Abstract

Abstract As early diagnosis and viremic control of HIV becomes more prevalent, the clinical focus has turned to preventing co-morbidities that include cardiovascular, hepatic, neurological, and metabolic abnormalities and immune exhaustion. Immune activation, as measured by leukocyte activation and soluble inflammatory mediators in circulation, is increased in HIV patients, even those on effective HAART therapy, and is a better predictor of disease progression and of all-cause mortality than viral load. Intestinal permeability, which often leads to microbial products in the bloodstream, may provide a cause for chronic inflammation in HIV patients. Here, we provide corroborating evidence of small intestinal and colonic permeability in a cohort of HIV patients with increased LPS, determined by measuring the excretion of various saccharides.
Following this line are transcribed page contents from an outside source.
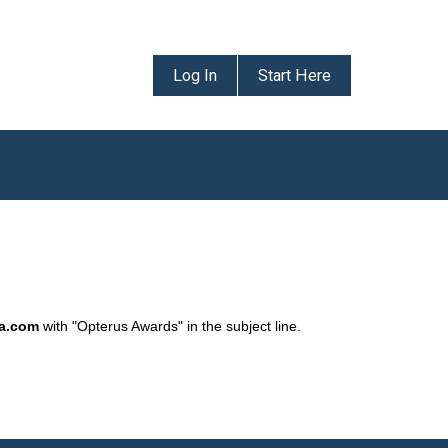
Log In
Start Here
da.com
with "Opterus Awards" in the subject line.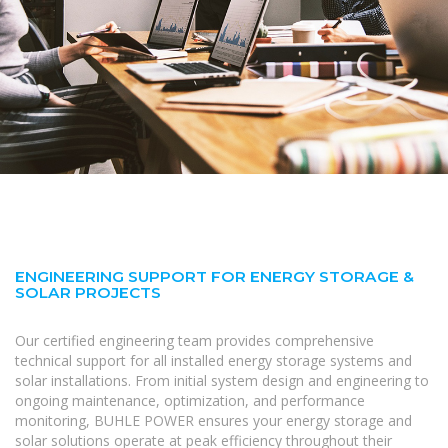
ENGINEERING SUPPORT FOR ENERGY STORAGE &
SOLAR PROJECTS
Our certified engineering team provides comprehensive
technical support for all installed energy storage systems and
solar installations. From initial system design and engineering to
ongoing maintenance, optimization, and performance
monitoring, BUHLE POWER ensures your energy storage and
solar solutions operate at peak efficiency throughout their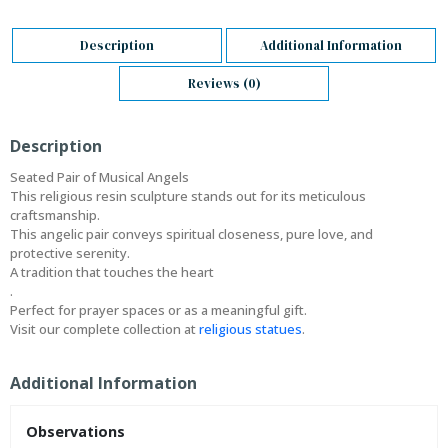
Description
Additional Information
Reviews (0)
Description
Seated Pair of Musical Angels
This religious resin sculpture stands out for its meticulous
craftsmanship.
This angelic pair conveys spiritual closeness, pure love, and
protective serenity.
A tradition that touches the heart
.
Perfect for prayer spaces or as a meaningful gift.
Visit our complete collection at
religious statues
.
Additional Information
Observations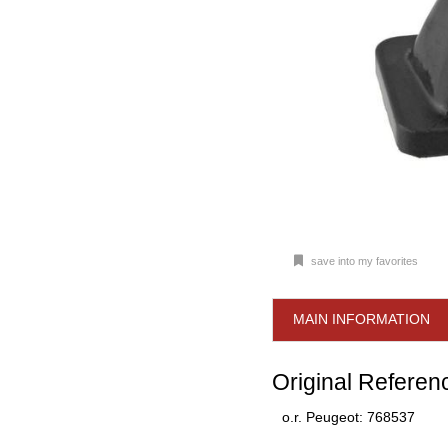
save into my favorites
MAIN INFORMATION
Original Referen
o.r. Peugeot: 768537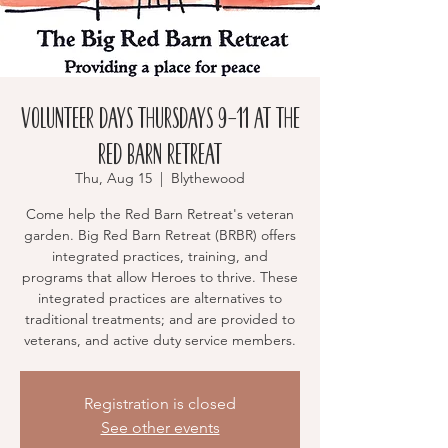
Volunteer Days Thursdays 9-11 at the
RED BARN RETREAT
Thu, Aug 15
  |  
Blythewood
Come help the Red Barn Retreat's veteran
garden. Big Red Barn Retreat (BRBR) offers
integrated practices, training, and
programs that allow Heroes to thrive. These
integrated practices are alternatives to
traditional treatments; and are provided to
veterans, and active duty service members.
Registration is closed
See other events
Levels of lactulose and mannitol (small intestinal permeability) and sucralose (colonic permeability) were elevated (p=0.0014 and p<0.001, respectively) in the urine of HIV patients, independent of HAART status. Further analysis of the saccharide excretion profile revealed that HIV patients have a loss of villus tip surface area in the small intestine as compared to controls (p<0.001). These results were correlated to markers of bowel damage and microbial translocation (LPS Binding Protein, EndoCAb, sCD14, I-FABP) and immune activation (CRP, IL-6, IFN-α) and to clinical parameters in hopes of identifying key risk factors for disease progression.